(Items from a data source)
▼

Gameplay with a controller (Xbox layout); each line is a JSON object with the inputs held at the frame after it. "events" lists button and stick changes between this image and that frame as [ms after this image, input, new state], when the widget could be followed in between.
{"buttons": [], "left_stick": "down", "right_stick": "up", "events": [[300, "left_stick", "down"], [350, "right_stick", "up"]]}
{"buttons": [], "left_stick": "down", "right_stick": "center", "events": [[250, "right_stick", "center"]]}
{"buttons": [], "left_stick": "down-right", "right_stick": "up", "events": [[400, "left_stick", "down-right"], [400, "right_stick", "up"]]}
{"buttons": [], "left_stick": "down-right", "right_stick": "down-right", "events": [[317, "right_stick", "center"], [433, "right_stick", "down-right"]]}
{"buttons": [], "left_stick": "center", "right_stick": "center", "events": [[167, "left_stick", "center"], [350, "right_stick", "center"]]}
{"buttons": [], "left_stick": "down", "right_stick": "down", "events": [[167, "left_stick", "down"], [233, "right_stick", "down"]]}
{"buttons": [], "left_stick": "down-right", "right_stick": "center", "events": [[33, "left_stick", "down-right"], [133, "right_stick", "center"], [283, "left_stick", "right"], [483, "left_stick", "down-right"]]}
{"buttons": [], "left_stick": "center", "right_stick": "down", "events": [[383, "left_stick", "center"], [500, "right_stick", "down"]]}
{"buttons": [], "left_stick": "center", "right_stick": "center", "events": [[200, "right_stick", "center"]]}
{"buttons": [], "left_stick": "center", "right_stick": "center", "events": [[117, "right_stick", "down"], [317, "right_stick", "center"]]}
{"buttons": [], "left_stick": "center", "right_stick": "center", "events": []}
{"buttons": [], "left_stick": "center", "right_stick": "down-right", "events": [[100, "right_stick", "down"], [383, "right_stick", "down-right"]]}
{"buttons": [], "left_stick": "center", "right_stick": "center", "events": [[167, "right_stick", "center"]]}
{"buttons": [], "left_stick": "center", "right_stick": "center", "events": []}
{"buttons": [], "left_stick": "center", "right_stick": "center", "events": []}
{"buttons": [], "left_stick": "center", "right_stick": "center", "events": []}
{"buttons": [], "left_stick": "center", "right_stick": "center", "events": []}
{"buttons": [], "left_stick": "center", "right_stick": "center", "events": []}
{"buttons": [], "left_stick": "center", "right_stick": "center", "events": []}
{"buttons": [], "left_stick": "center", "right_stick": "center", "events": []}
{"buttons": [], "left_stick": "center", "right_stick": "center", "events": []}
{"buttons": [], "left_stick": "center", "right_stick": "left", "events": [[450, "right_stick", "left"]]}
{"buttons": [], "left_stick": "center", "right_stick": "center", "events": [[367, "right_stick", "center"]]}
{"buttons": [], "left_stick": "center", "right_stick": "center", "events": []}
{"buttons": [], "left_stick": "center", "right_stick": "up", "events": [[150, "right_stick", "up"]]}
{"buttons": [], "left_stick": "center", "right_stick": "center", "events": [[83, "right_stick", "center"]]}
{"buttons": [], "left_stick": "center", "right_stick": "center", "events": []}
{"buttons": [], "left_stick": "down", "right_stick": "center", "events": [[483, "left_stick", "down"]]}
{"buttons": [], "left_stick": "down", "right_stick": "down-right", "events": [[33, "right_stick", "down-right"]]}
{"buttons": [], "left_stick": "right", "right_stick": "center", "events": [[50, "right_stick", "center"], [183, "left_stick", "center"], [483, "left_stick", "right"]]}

▲

What to do — Scan the entries above for the word "down". Report the lines that hold it.

Exercise solution —
{"buttons": [], "left_stick": "down", "right_stick": "up", "events": [[300, "left_stick", "down"], [350, "right_stick", "up"]]}
{"buttons": [], "left_stick": "down", "right_stick": "center", "events": [[250, "right_stick", "center"]]}
{"buttons": [], "left_stick": "down-right", "right_stick": "up", "events": [[400, "left_stick", "down-right"], [400, "right_stick", "up"]]}
{"buttons": [], "left_stick": "down-right", "right_stick": "down-right", "events": [[317, "right_stick", "center"], [433, "right_stick", "down-right"]]}
{"buttons": [], "left_stick": "down", "right_stick": "down", "events": [[167, "left_stick", "down"], [233, "right_stick", "down"]]}
{"buttons": [], "left_stick": "down-right", "right_stick": "center", "events": [[33, "left_stick", "down-right"], [133, "right_stick", "center"], [283, "left_stick", "right"], [483, "left_stick", "down-right"]]}
{"buttons": [], "left_stick": "center", "right_stick": "down", "events": [[383, "left_stick", "center"], [500, "right_stick", "down"]]}
{"buttons": [], "left_stick": "center", "right_stick": "center", "events": [[117, "right_stick", "down"], [317, "right_stick", "center"]]}
{"buttons": [], "left_stick": "center", "right_stick": "down-right", "events": [[100, "right_stick", "down"], [383, "right_stick", "down-right"]]}
{"buttons": [], "left_stick": "down", "right_stick": "center", "events": [[483, "left_stick", "down"]]}
{"buttons": [], "left_stick": "down", "right_stick": "down-right", "events": [[33, "right_stick", "down-right"]]}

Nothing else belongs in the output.